Problems to solve
**a)** Answer these about the forum thread on the Southern Mudd Junkies ride video:
(i) According to the first post, why is the video kind of short?
(ii) What does kirkland wish he could get from the group every weekend?
(iii) What join date is shown next to Polaris425?
**b)** Carry the forum thread on the Southern Mudd Junkies ride video forward with further posts that follow its last reply.

# **FIRST RIDE VIDEO OF 2013- Southern Mudd Junkies**



## Southernmuddjunkie (Mar 27, 2012)

Here is our first ride video of 2013! I was trying out some new editing in this one so it is kind of short. Let me know what yall think though!


----------



## Polaris425 (Dec 16, 2004)

Nice


----------



## kirkland (Oct 24, 2012)

I wish I could get a video from you guys every weekend lol another great video, I always enjoy watching


----------



## Southernmuddjunkie (Mar 27, 2012)

THanks guys!


----------



## brutemike (Mar 23, 2010)

need to make them mobile....


----------



## Southernmuddjunkie (Mar 27, 2012)

brutemike said:


> need to make them mobile....


That would be YouTube's doing. One of the artist I used must have copyright laws with YouTube that makes them enable the mobile viewing and want let me change it. Sucks BIG TIME but I cant do anything about it now.

Data supplied

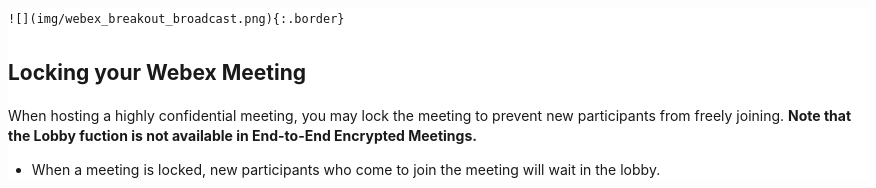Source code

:	![](img/webex_breakout_broadcast.png){:.border}


## Locking your Webex Meeting
When hosting a highly confidential meeting, you may lock the meeting to prevent new participants from freely joining. **Note that the Lobby fuction is not available in End-to-End Encrypted Meetings.**
- When a meeting is locked, new participants who come to join the meeting will wait in the lobby.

Responses to the exercise
**a)**
(i) The poster was trying out some new editing in it.
(ii) A video.
(iii) Dec 16, 2004.

**b)**
----------



## Musclemckeester (Aug 25, 2012)

Nice!


----------



## filthyredneck (Feb 10, 2010)

Cool. Looks cold :bigok:


----------



## CRAZYCRACKAZ71 (Oct 8, 2011)

nice video! awsome.


----------



## Southernmuddjunkie (Mar 27, 2012)

Thanks guys and it was chilly that day!


----------



## LiftedNlawedBrute (Nov 10, 2011)

Yes it was, we also had a little carnage that day too!


----------



## Southernmuddjunkie (Mar 27, 2012)

LiftedNlawedBrute said:


> Yes it was, we also had a little carnage that day too!


lol we did that!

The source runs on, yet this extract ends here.